For each segmentation boundary we computed the median image gradient magnitude, as well as the Michelson contrast between the inner and outer region defined by this boundary. The Michelson contrast for each lesion is defined as \( \frac{{{I_{{out}}} - {I_{{in}}}}}{{{I_{{out}}} + {I_{{in}}}}}, \) where I
in and I
out represent the median image intensities in a 1 mm wide region symmetrically located inward and outward of the segmentation border.
Image registration, distance metrics, and contrast metrics were computed using the Insight Segmentation and Registration Toolkit (ITK), Visualization Toolkit (VTK) and the Python programming language. All computations were performed on the DeVIDE image processing and visualization platform [31].

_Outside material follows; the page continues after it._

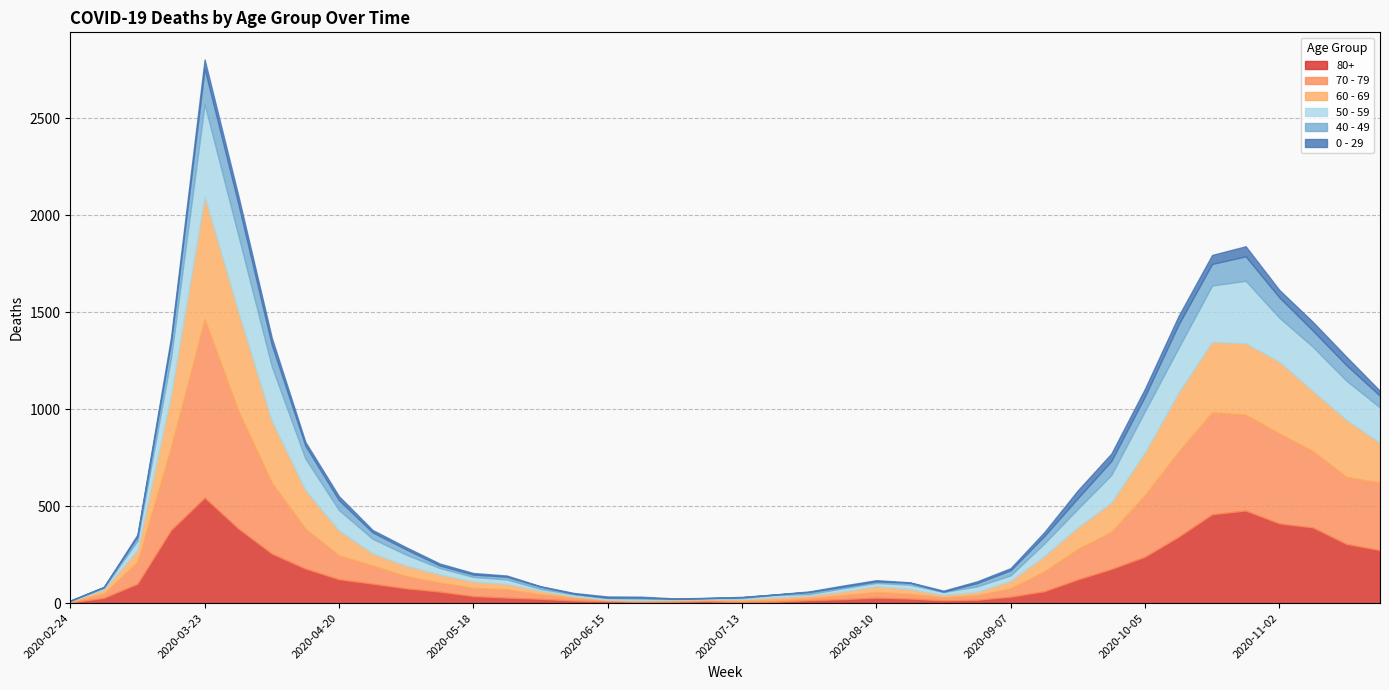

How many interior local peaks does the 50 - 59 series have?

7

We did not assume normal distributions of the measured differences in volume, edge gradient magnitude, Michelson contrast, pairwise Hausdorff distances, or Dice coefficients. This decision was supported by the Shapiro-Wilk test for normality, indicating that the hypothesis of normality should be rejected for several of the measurement pairs, as is also visually evidenced in asymmetry in several of the measurement distributions (e.g., see Figs. 6 and 8 below). Distributions of measurements and differences between measurement pairs are described by nonparametric measures such as median and interquartile range. Rather than the Student’s t-test we therefore chose the Wilcoxon signed rank test to compare measurements of the same quantities under metal-free, metal-containing, and MAR acquisition. We furthermore chose not to assume linear relationships between variables when testing for correlation, choosing instead to use Spearman’s rank correlation coefficient, which serves as a nonparametric analogue to Pearson’s correlation.